Según un reporte de EL PAÍS, el presidente Abelardo de la Espriella comunicó que la cifra de desaparecidos a causa del terremoto asciende a 143 personas. La cantidad fue presentada por el jefe de Estado como el balance oficial de la emergencia.
El Instituto de Medicina Legal y Ciencias Forenses maneja una cifra distinta. Esa entidad reporta 346 personas desaparecidas en el contexto del mismo fenómeno sísmico. La diferencia ya supera el doble de los casos reconocidos por el presidente.
La brecha se amplía al revisar los datos de la Unidad Nacional para la Gestión del Riesgo de Desastres (UNGRD). Esa dependencia del Gobierno contabiliza 428 desaparecidos, es decir, prácticamente tres veces más que los 143 mencionados por De la Espriella. Las tres fuentes oficiales, en consecuencia, no coinciden en un momento crítico para la atención de la emergencia.
En coyunturas de desastre, la convergencia de cifras entre las autoridades es clave. Medicina Legal tiene a su cargo la identificación de cuerpos y la recepción de reportes por desaparición. La UNGRD, por su parte, concentra la información operativa de los comités regionales y locales de emergencia. El reporte presidencial suele construirse sobre el consolidado que entregan esas entidades.
Cuando las cifras oficiales difieren en un escenario de desastre, las familias que buscan a sus seres queridos quedan expuestas a una información dispersa. Los allegados recurren a varias instituciones para confirmar si un familiar aparece en los listados. Una divergencia como la documentada obliga a las víctimas a contrastar datos entre entidades que, en principio, deberían hablar con un solo número.

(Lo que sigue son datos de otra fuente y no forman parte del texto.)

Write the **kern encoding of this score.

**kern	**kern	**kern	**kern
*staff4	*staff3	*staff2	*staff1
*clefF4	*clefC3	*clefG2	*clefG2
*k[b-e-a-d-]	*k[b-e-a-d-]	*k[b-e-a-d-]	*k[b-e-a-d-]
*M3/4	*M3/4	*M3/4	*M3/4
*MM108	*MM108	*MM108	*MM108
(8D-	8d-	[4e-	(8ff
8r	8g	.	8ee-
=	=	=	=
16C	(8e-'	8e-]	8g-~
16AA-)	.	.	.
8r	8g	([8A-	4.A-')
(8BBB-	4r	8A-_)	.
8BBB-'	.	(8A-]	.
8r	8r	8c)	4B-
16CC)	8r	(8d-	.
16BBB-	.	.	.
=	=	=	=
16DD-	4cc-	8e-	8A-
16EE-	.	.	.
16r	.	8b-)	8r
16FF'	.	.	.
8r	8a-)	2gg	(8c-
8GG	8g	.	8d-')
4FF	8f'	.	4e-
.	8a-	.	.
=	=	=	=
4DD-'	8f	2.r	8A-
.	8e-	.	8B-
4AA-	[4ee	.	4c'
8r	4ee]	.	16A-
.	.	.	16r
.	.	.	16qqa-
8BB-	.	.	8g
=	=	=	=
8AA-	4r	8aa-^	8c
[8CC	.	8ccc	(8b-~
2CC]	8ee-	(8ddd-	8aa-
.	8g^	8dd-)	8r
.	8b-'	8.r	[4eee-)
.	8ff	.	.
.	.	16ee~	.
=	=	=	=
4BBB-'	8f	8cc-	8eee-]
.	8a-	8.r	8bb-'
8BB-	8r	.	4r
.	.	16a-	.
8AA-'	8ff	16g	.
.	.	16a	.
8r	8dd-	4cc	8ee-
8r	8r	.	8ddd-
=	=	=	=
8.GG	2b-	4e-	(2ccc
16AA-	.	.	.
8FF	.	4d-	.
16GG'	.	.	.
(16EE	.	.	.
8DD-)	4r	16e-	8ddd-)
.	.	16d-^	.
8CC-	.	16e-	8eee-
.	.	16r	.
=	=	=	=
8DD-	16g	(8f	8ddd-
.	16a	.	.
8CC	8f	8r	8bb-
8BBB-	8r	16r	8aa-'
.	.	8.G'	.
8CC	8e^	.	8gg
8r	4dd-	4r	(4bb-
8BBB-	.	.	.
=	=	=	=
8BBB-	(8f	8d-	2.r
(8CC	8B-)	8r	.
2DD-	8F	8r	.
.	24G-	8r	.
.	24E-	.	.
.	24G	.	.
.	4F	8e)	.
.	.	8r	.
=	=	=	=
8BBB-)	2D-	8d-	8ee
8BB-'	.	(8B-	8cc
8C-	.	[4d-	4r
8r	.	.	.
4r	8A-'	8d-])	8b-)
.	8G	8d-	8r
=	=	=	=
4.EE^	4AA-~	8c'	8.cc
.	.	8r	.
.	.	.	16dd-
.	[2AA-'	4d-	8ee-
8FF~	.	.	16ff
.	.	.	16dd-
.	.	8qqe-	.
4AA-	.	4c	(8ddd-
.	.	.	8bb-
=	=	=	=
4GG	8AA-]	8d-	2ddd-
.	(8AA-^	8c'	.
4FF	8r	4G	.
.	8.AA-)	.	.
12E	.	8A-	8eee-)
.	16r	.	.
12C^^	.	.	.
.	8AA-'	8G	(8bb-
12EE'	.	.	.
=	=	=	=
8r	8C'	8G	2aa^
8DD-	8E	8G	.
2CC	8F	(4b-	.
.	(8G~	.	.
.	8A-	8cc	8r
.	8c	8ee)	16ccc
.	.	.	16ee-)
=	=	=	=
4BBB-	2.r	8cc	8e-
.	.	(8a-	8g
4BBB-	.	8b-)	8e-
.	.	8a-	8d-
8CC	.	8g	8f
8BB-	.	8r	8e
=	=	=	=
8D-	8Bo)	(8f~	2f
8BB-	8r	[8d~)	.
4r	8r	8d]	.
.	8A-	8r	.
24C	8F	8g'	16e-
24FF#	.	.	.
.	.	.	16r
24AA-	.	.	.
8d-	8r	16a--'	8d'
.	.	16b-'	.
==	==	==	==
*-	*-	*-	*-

La situación también tiene implicaciones para la logística de la respuesta. La búsqueda, rescate y atención humanitarian dependen de estimar cuántas personas faltan por ubicar. Si el universo real de desaparecidos es mayor al informado, los recursos destinados a la búsqueda podrían quedar cortos frente a la demanda. La toma de decisiones en las primeras horas suele calibrarse con la cifra que se comunica desde la Presidencia.
EL PAÍS, en su publicación, presenta el contraste entre las tres fuentes sin atribuir responsabilidad a un solo funcionario. El medio destaca que las instituciones encargadas reportan cantidades superiores a las reconocidas por el jefe de Estado. La información fue verificada con datos entregados por cada una de las entidades en su más reciente balance público.
El caso se inscribe en una problemática conocida en la gestión de desastres en Colombia. Tras sismos y avenidas torrenciales de años anteriores, la sociedad civil ha cuestionado la forma en que se unifican los reportes oficiales. Organizaciones de víctimas han pedido en el pasado que se cree un registro único de desaparecidos, accesible para las familias y cruzado con los listados forenses y los reportes de los consejos departamentales de riesgo.
Por ahora, el contraste de cifras deja varias preguntas abiertas. No se conoce, a partir de los datos publicados, si la Presidencia divulgará una actualización al alza de la cifra de desaparecidos. Tampoco se informó públicamente sobre las razones de la diferencia entre las 143 personas reportadas por De la Espriella y las 428 que maneja la UNGRD. La clarificación del número, en cualquier caso, resulta determinante para dimensionar el alcance de la tragedia y orientar la ayuda.
En las próximas horas se espera que la UNGRD y Medicina Legal actualicen sus balances con el avance de las búsquedas. Las autoridades locales en las zonas afectadas suelen entregar reportes conforme las familias se acercan a los puntos de atención. La consolidación de un número único de desaparecidos, con metodología transparente, será una de las pruebas de fuego para la coordinación institucional durante la emergencia.